Editor's note: The American version of the Passat kept the independent rear suspension found in the European Passat. An earlier version of this story misstated that feature.
DETROIT -- Volkswagen's ambitious U.S. sales goals, now drifting out of reach, once looked so tantalizingly close.
Back in 2007, the automaker vowed to crank up U.S. sales of its VW brand to 800,000 vehicles a year by 2018. It was a dizzying sum, requiring more than a tripling of its volume at that time. Many in the industry scoffed.
But with steady precision, VW got the skeptics to take a second look. It launched a lower-priced, Mexico-made Jetta and built a plant in Chattanooga, Tennessee, that began churning out a new Passat that better fit American tastes and budgets. VW sales doubled between 2009 and 2012, to nearly 440,000, lifting hopes that 800,000 was doable.
"It was amazing," said Wade Walker, owner of a VW store near Montpelier, Vermont, recalling those heady days. "It was a magic mix. The dealers were excited. Customers were flocking to the vehicles."
Today, the magic is gone. Competition has heated up, the Jetta and Passat have cooled off, and with back-to-back yearly declines, VW has missed out on a key boom period in U.S. auto sales -- a sore spot with dealers who made big bets on sustained sales growth. In 2014, VW sold 366,970 vehicles, not far ahead of where it was in 2011.
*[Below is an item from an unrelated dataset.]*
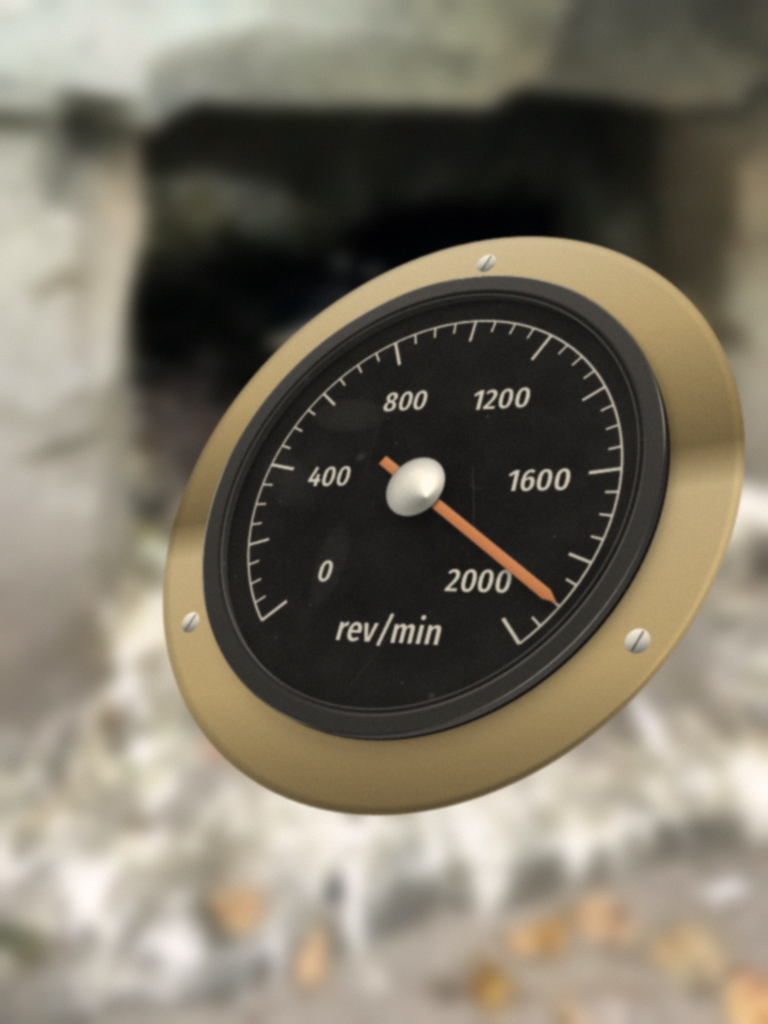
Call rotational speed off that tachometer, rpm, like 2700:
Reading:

Few people outside VW believe the company still has a chance to get to 800,000 vehicles in the original time frame. The target, says Jessica Caldwell, a senior analyst at Edmunds.com, "is beyond lofty at this point."
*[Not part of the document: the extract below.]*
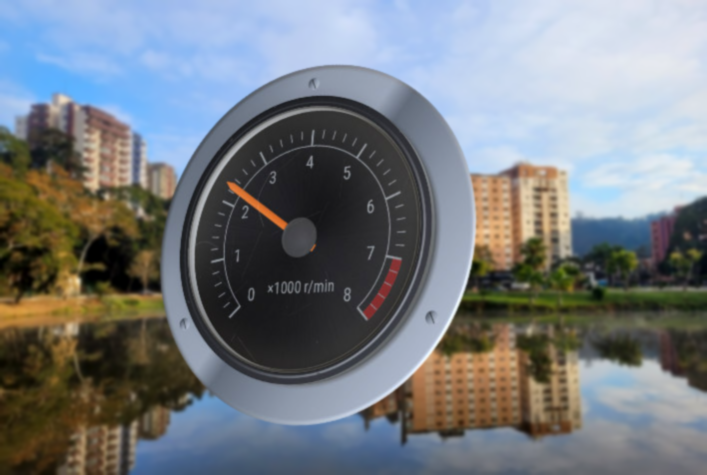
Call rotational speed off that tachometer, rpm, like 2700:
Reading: 2300
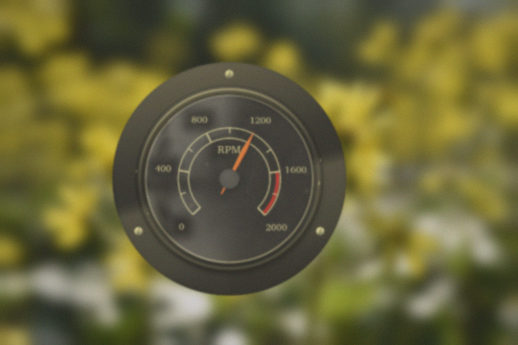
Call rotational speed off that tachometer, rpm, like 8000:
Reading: 1200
VW, for its part, has had to recalibrate its message, if not its target. From the beginning, the 800,000-vehicle target for the VW brand was part of a larger goal at Volkswagen Group of America to sell 1 million cars a year in the U.S. by 2018, with the remainder coming from Audi and its other luxury marques. Audi is on pace to pass the 200,000 mark this year.
At the Detroit auto show this month, Volkswagen Group CEO Martin Winterkorn reaffirmed the million-vehicle figure, but he and other executives declined to say whether VW's portion would be less than 800,000 vehicles.
To hit the goal, Caldwell noted, VW will have to increase sales by 100,000 vehicles in each of the next four years, a monumental task in the hypercompetitive U.S. market.
"How they're going to do it is a mystery," Caldwell said.